PEDF-Expressing mesenchymal stem cells restore ovarian function via Tim-3-Mediated immune modulation in primary ovarian failure.

Abstract

Background: Primary ovarian failure (POF), characterized by premature ovarian dysfunction, remains a therapeutic challenge due to limited interventions addressing its immune dysregulation. Regulatory T cells (Tregs) and immune checkPOFnt pathways, such as Tim-3, are critical yet underexplored targets. Pigment epithelium-derived factor (PEDF), an immunomodulatory protein, offers promise for enhancing mesenchymal stem cell (MSC) therapy in POF.

Methods: Using a cyclophosphamide-induced POF mouse model, we evaluated the therapeutic potential of PEDF-overexpressing bone marrow MSCs (BMSCs-PEDF). Mice were stratified into PBS, adenovirus-delivered PEDF (AD-PEDF), control BMSCs (BMSCs-LacZ), and BMSCs-PEDF groups. Outcomes included ovarian index, follicular histology, Treg cell populations, Tim-3/Gal-9 expression, and serum hormone/cytokine profiles.

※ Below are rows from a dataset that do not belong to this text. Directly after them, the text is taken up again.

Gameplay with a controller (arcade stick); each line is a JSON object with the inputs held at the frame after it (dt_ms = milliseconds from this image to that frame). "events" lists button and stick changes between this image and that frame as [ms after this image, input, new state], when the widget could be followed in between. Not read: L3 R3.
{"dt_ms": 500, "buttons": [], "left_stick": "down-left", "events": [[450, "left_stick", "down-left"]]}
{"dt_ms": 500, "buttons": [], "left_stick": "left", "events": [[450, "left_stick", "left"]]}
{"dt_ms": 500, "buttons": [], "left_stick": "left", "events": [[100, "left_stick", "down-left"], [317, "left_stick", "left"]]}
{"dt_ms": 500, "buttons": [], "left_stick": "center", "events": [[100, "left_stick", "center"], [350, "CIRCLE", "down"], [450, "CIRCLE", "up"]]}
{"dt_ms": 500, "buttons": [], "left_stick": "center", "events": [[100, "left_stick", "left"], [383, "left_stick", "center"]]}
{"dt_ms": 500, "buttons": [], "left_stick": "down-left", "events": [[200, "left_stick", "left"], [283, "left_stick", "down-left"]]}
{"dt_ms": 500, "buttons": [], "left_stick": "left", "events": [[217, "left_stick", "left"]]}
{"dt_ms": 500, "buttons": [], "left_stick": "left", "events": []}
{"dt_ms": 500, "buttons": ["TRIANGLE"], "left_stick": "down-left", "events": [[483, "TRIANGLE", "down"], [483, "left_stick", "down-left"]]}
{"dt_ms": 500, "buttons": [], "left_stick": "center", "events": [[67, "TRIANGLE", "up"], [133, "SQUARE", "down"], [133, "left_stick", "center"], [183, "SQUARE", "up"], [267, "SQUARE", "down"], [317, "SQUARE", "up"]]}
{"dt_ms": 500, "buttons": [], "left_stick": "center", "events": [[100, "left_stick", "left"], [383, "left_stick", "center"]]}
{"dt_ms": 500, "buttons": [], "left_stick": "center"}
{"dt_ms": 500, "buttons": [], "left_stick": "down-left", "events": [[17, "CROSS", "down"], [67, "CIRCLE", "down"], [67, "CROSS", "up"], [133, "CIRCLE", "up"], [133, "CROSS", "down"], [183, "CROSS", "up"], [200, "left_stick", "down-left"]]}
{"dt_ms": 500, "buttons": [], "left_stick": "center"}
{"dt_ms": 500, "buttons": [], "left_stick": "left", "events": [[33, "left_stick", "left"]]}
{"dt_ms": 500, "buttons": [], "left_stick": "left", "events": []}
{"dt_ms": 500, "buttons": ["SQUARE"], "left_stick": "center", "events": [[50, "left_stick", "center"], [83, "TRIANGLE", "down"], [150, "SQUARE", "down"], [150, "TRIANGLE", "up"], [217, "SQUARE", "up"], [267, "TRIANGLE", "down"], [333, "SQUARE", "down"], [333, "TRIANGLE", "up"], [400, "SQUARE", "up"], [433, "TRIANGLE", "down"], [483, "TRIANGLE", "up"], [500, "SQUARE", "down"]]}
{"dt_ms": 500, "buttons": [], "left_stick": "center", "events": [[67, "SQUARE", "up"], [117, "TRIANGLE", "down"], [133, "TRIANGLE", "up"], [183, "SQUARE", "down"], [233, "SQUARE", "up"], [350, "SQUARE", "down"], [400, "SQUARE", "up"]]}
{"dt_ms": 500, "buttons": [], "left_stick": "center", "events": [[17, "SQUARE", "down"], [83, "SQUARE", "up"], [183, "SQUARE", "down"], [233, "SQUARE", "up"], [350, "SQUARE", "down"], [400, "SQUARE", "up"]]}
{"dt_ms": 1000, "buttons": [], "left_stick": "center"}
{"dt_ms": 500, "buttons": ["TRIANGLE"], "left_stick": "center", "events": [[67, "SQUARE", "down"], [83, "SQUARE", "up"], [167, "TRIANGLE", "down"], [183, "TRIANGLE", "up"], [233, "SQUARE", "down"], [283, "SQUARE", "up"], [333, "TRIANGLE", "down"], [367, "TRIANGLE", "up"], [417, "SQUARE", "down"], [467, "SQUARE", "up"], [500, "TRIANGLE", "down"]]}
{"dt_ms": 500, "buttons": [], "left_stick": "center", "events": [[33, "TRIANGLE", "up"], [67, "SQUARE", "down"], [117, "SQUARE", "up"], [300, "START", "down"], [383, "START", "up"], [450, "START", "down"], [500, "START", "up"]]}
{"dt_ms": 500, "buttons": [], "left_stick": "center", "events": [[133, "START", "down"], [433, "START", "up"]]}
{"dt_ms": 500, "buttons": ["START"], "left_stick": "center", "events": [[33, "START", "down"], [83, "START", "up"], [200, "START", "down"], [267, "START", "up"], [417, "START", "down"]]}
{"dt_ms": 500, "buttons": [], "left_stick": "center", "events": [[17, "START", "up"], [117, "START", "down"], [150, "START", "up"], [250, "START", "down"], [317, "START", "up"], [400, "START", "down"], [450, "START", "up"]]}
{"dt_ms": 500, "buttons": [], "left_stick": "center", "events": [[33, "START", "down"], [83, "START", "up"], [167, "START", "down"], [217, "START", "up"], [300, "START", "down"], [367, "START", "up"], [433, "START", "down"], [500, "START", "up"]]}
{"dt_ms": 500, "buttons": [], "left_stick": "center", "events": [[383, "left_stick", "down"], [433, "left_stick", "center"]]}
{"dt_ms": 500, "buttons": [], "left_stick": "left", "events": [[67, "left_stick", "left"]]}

Results: BMSCs-PEDF outperformed other treatments, significantly restoring estrous cyclicity (2.1-fold increase in vaginal exfoliated cells vs. AD-PEDF, P < 0.05) and ovarian index (1.8-fold higher vs. AD-PEDF, P < 0.01). Histology revealed a 3.5-fold increase in viable follicles, with reduced atresia. Mechanistically, BMSCs-PEDF expanded Tim-3 + CD4 + CD25 + Tregs (4.2-fold vs. PBS) and upregulated ovarian Tim-3/Gal-9 expression (3.7-fold vs. AD-PEDF, P < 0.001), correlating with suppressed IFN-γ (62% reduction) and restored estrogen (2.4-fold increase) and progesterone levels.

Conclusion: This study demonstrates that PEDF-engineered BMSCs rejuvenate ovarian function by dual mechanisms: enhancing Treg-mediated immune tolerance via the Tim-3/Gal-9 axis and promoting follicular survival. These findings position BMSCs-PEDF as a transformative, mechanism-driven therapy for POF, with broad implications for autoimmune-related infertility.